# Super X3 Reviews



## bjmeinders

Am thinking about purchasing a Benelli or SX3. Anyone have any problems with the SX3 getting dirty, or dealing with jamming in the cold? I am leaning towards the SX3 mostly because of price, and the way it feels and functions.


----------



## Meyer8043

Really like the feel of the sx3 also but have had a lot of problems with it jamming mainly the action not closing fully after the first shot. I lube the rails and have cleaned it several times and still deal with the problems.


----------



## DuckDefiner

My buddy swears by his sx3 he shot an sx2 for the longest time and it jammed when it was really cold. But as for his sx3 so far he hasn't had any problems I'm thinking bout getting the flanigun for trick shooting and trap ( I shoot a lot of trap) but just my 2 cents I would go for a beretta extrema 2 just a hair more if not even in price with a new sx3. You won't be dissapointed. Good luck with your decision :beer:


----------



## WingedShooter7

Been shooting my SX3 now for 3 years, love the gun! I personally have never had any problems with it jamming other than when shooting super ****ty 1 1/16 oz Expert loads...not even sure why they make a load that horrible. It did lock up on me one time after it took a dip into the pond and it was -20 outside. I hunt with two other people that shoot the same gun and love it, I did hunt with a guy this spring that said he has had more problems with his than any other gun hes owned but that was the first time I've heard of it.


----------



## Kelly Hannan

I have had my X3 for 3 or 4 years. The only time I have had trouble was when new. It wouldn't cycle light loads. Winchester/Browning advised me to clean the action spring and tube and that cured the problem. Cleaning that tube is a pain.

I have a few problems with light cheap trap type loads after shooting alot. Seems they burn dirty. Never had an issue with any type of hunting load or the cold and snow. Mine also shoots slugs very well with the rifled slug barrel. I did have a hard time getting the gun to fit me, but after lots of experimenting with the shims I really like it now.


----------



## FullClip

I had one for 3 years. I had nothing but problems with it. Bought a SBE II and havent looked back. I also have a SX2 thats given me 0 problems so?????


----------



## mshutt

I bought my SX3 this spring right before spring snows. The only problem I had with it then was I couldnt hit a damn bird!  I used to shoot a Benelli Nova, I will never get rid of it. After the first days hunt I finally realized to slow down, aim, shoot, aim, shoot, and then shoot the last 3 shots...just because it seemed like the right thing to do lol. Once you get used to it, you will love it. I guarantee it! It took me 3 years to buy it, and now that I finally have it, the only gun i will switch to is the SX4 whenever it comes out :beer:


----------



## bjmeinders

I have personally shot a SX3 and SBEII and just don't see the difference in cost between the two (~$500-600). From what I read and understand, the SBEII is going to take a lot of abuse, and still function in most conditions flawlessly. I have a friend that has used water to solve his slow receiver retract in his SBEI, and that says something. I'm only skeptical about the SX3 because I have read, and seen some minor issues dealing with jamming and dirtiness, mostly cold conditions.

— SOURCE DATA —
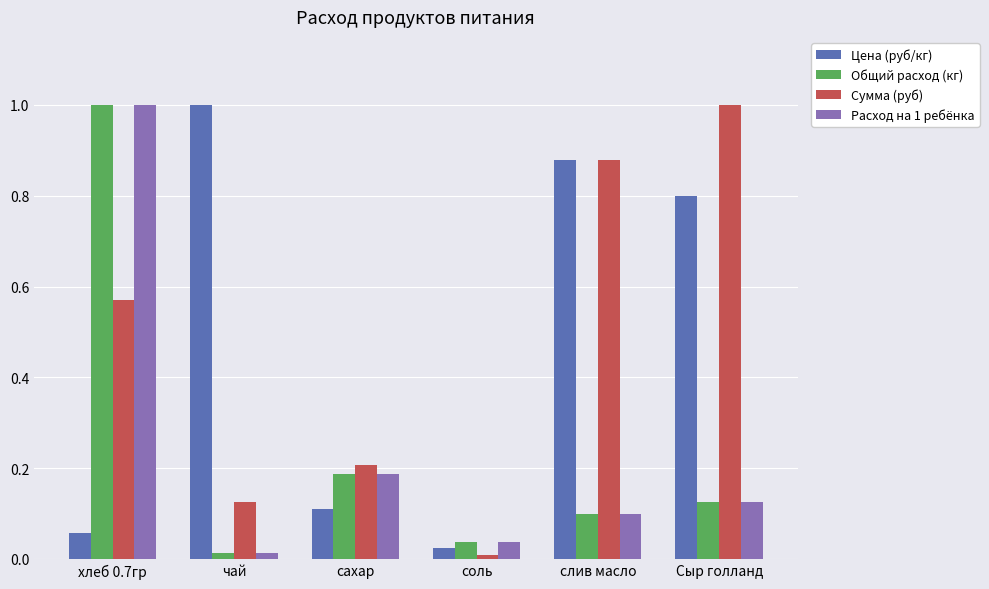

What is the spread (max minus min) of values at чай?

1.0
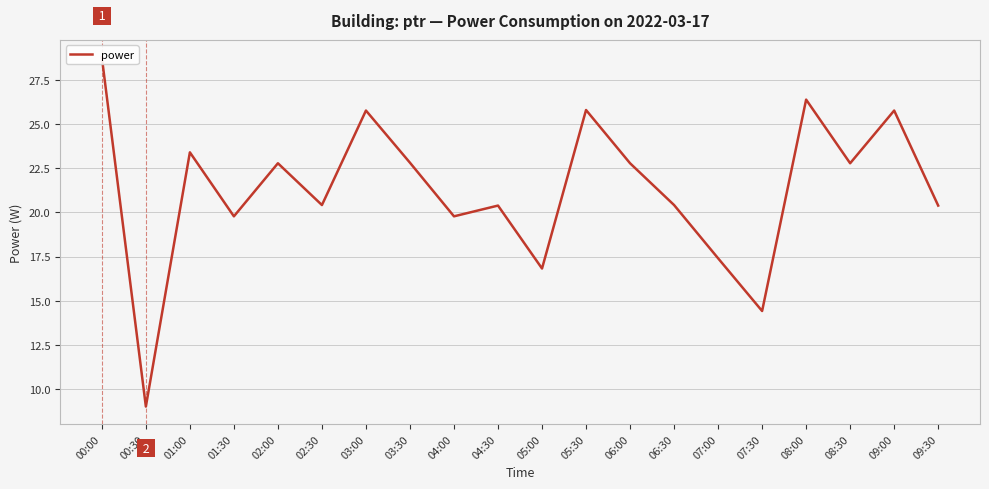

At which label does the data first exceed 22?

00:00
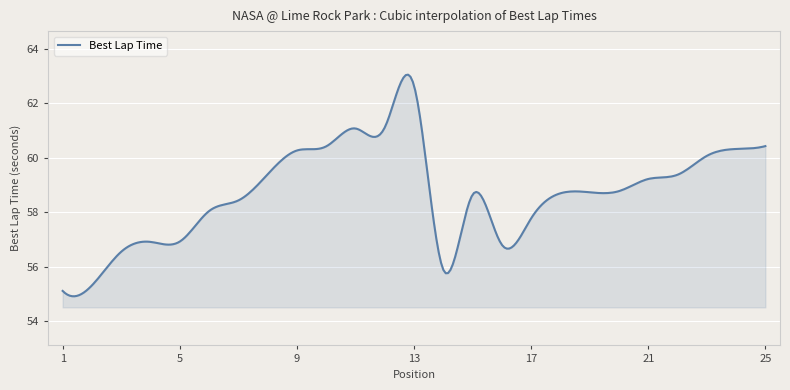

What is the greatest value displayed?

63.0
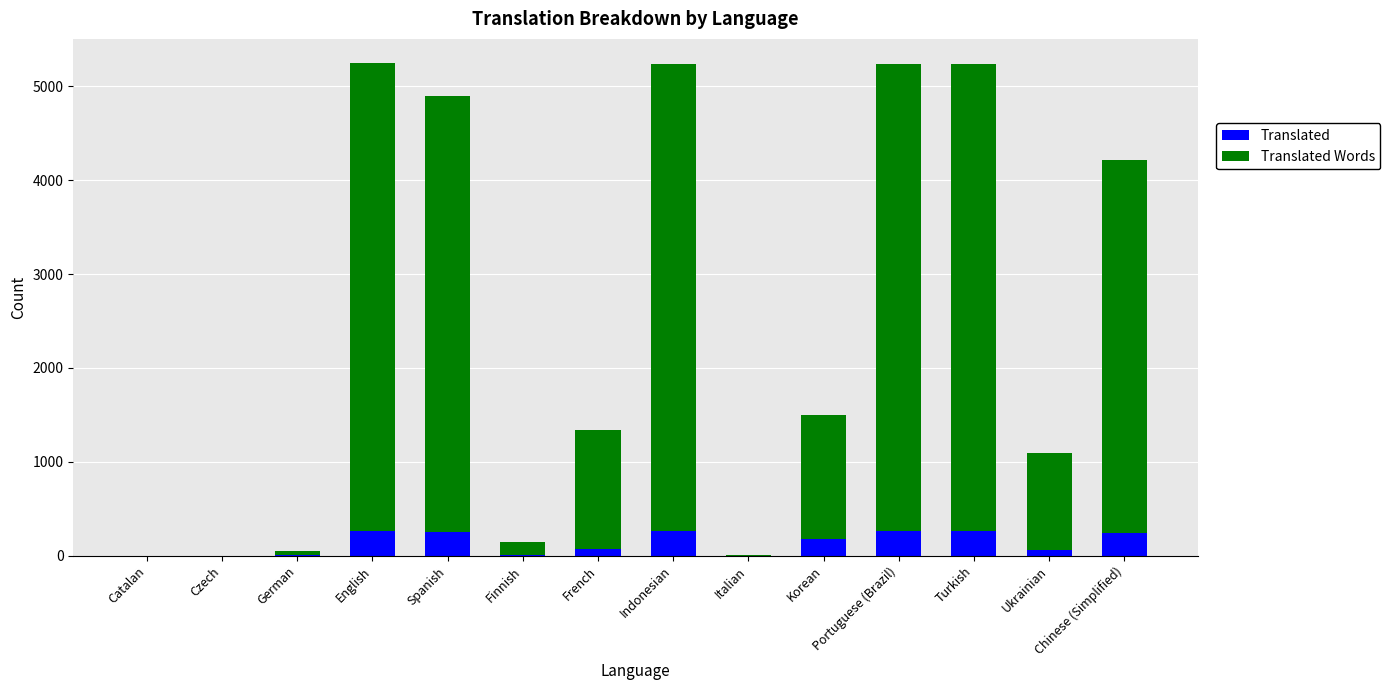

Count the number of categories in the chart.

14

— USING THE INFORMATION —
a - For the Super X3 reviews thread, decide whether each statement agrees with it: (i) Kelly Hannan's X3 would not cycle light loads when it was new; (ii) WingedShooter7 has been shooting the SX3 for five years; (iii) FullClip's SX2 has caused problems. Answer yes or no for each and quote the words from the thread that decide it.
b - In the Super X3 reviews thread, what did Winchester/Browning advise Kelly Hannan to do?
c - Proceed with the Super X3 reviews thread from where it stops.

— SET OF ANSWERS —
a -
(i) Yes: "It wouldn't cycle light loads."
(ii) No: "Been shooting my SX3 now for 3 years"
(iii) No: "I also have a SX2 thats given me 0 problems"

b - Clean the action spring and tube.

c -
I would assume that if you take care of the weapon, and follow simple common suggestions (wiping all oil away when the temps drop, or using an oil that is made for low temps) it will function as it should.

Thanks for the input. Hopefully I can make up my mind, or ill be rockin out the 870 again.

:beer: 
bjmeinders


----------



## nryan

if your seriously considering a sx3 i would recommend just jumping up the extra for the browning maxus, shoot the exact same as the sx3, but with the browning you get shell cut off, huge advantage when unloading your gun a lot, see what one fits you better, benellis have a smaller forend around and the winchester and browning are a little wider and fatter, but having shot my dads sx3 and my maxus, they dont shoot any different at all but he sure wishes he waited to get a browing to get the shell cut off


----------



## Kelly Hannan

I live in Illinois, if you are anywhere close you can come shoot my X3


----------



## Buck25

i cant get mine to cycle low base (target loads) its a 3.5. anyone have any suggestions? with normal loads it always works good warm or cold but in the cold dont use any oil.


----------



## FullClip

Buck25 said:


> i cant get mine to cycle low base (target loads) its a 3.5. anyone have any suggestions? with normal loads it always works good warm or cold but in the cold dont use any oil.


 Sounds just like the one I used to have. If its like mine it will get progressivly worse and wont cycle 3" or 3.5" loads. I had mine to 2 differnet gunsmiths on 4 occasions, and had it sent to winchester. If you figure it out let me know. I now own a SBE II.


----------



## Kelly Hannan

Unload gun, break down as if cleaning. Remove action/bolt, then remove butt stock. Carefully remove roll pin holding butt stock retaining bolt from action tube. Remove spring ***. and clean tube and spring. Becareful there will be tension on spring. Reassemble.

As per Winchester's instructions I use Break Free CLP and Bore Scrubber for cleaning and lube. Never had an issue since cleaning spring and tube. Never had a cold weather issue.


----------



## surfscoter

I own a SX3 and would not buy that gun ever again.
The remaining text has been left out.